In tale situazione la costruzione effettiva di manufatti diveniva utopica e costringeva a scegliere diverse tipologie edilizie. Che questo vincolo nelle realizzazioni non fosse da ascrivere unicamente alle situazioni politiche ma che, piuttosto, fosse un elemento "congenito" nella classe dirigente italiana, trova riscontro nella prassi successiva del secondo dopoguerra: il "tipo" del grattacielo - come abbiamo visto - non trova pressoché applicazione e solo in casi limitati, localizzati in alcuni centri metropolitani, si rilevano alcuni esempi di tali interventi. Pare di poter dire, dunque, che il grattacielo non rientra tra le mete progettuali degli italiani e, salvo i casi di effettivo addensamento e di destinazioni funzionali legate al settore terziario, si preferisce ricorrere ai modelli della tradizione o, al più, introdurre una "via italiana" costituita dalla "casa in condominio".
Nelle città della nostra provincia possiamo individuare solo casi rarissimi (Busto con il suo grattacielo da 18 livelli, Legnano con la sua torre da 18 piani, Gallarate e Varese con poche costruzioni "alte" che dispongono di una decina di livelli in elevazione) le quali vanno a inserirsi entro uno sky-line che si livella su ben altre altezze. Le nostre città sono caratterizzate da un profilo lineare dal quale emergono le costruzioni religiose (ed in particolare i campanili) e le ciminiere (queste in via di estinzione) che sono i "segni" di una tradizione che, forse, sta morendo ma che è ancora forte. La presenza dei nuovi edifici viene sentita come quella di un elemento non congruo, che risulta dissonante anche se, forse, dispone di una sua caratteristica e di una sua dignità architettonica. Lo sviluppo in altezza contrasta con la tradizione della percezione spaziale che, per secoli, ha caratterizzato gli ambiti dedicati alle relazioni sociali in Europa e, soprattutto, in Italia (la "piazza" e la "strada") e che ha fissato in ciascuno di noi una sua "regola" ed una sua misura; esse sono penetrate in noi ed esse, ormai, fanno parte della nostra personalità.

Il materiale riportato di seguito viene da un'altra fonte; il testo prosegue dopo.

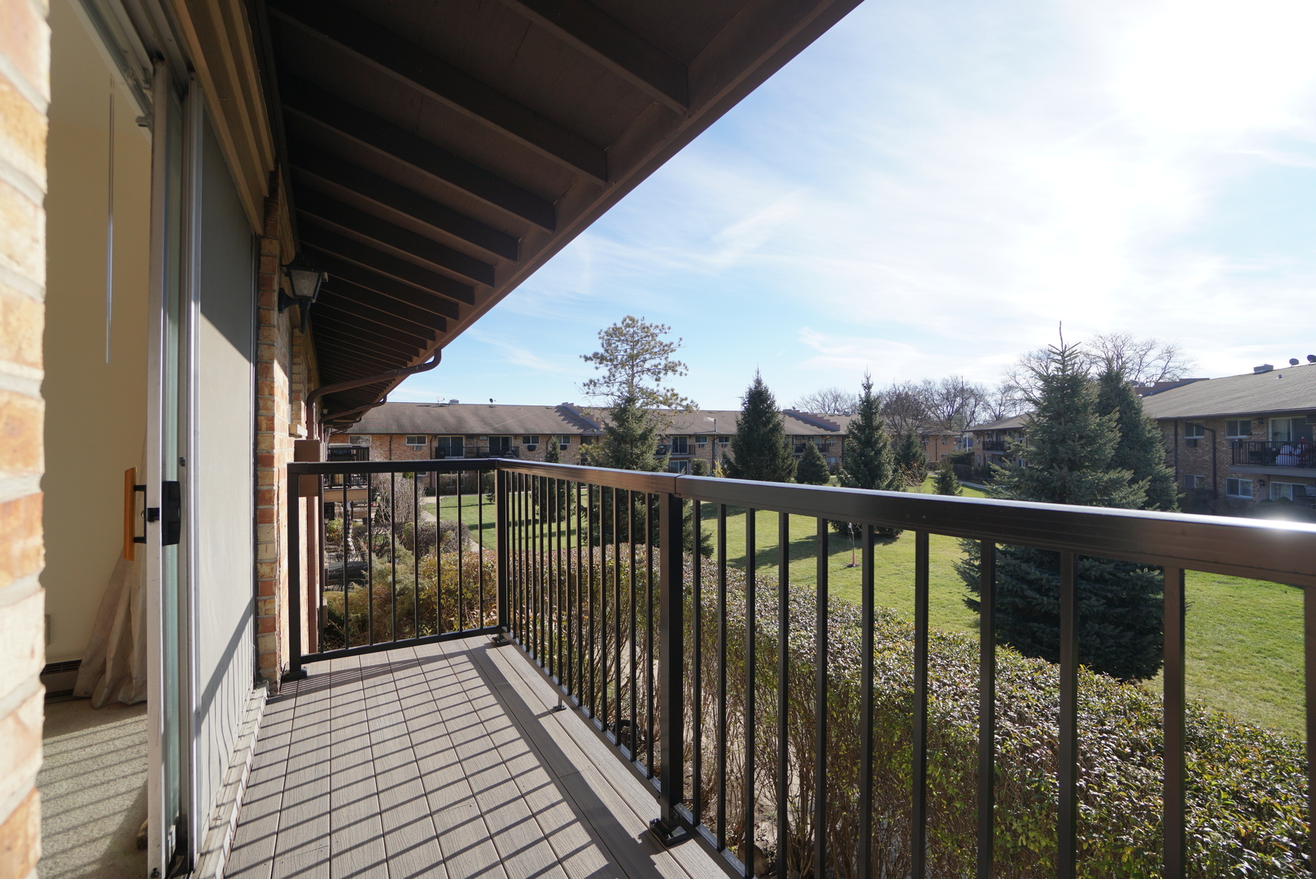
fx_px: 549
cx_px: 658
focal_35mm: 15
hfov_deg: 100.4
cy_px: 440
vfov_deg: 77.4
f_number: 4.5
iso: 100
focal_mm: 10
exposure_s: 1/500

In situazioni di questa natura le proposte di grattacieli che si vanno presentando da più parti ed in varie località del nostro territorio, al di là delle giustificazioni già addotte per la situazione statunitense, possono trovare davvero ospitalità o risulterebbero una sorta di "forzatura"? Anche se è vero che il nostro territorio - che è un bene difficile da riprodurre - non è ampio ma, anzi, risulta sempre più congestionato, è giusto innestare sull'organismo italico un elemento spurio?
Non chiudo qui queste riflessioni ma lascio ad altri un miglior discernimento ed una valutazione complessiva, non legata alla contingenza ma estesa alla società ed all'ambiente nel suo complesso e chiedo che si proceda ad una sua comparazione complessiva. Buon lavoro!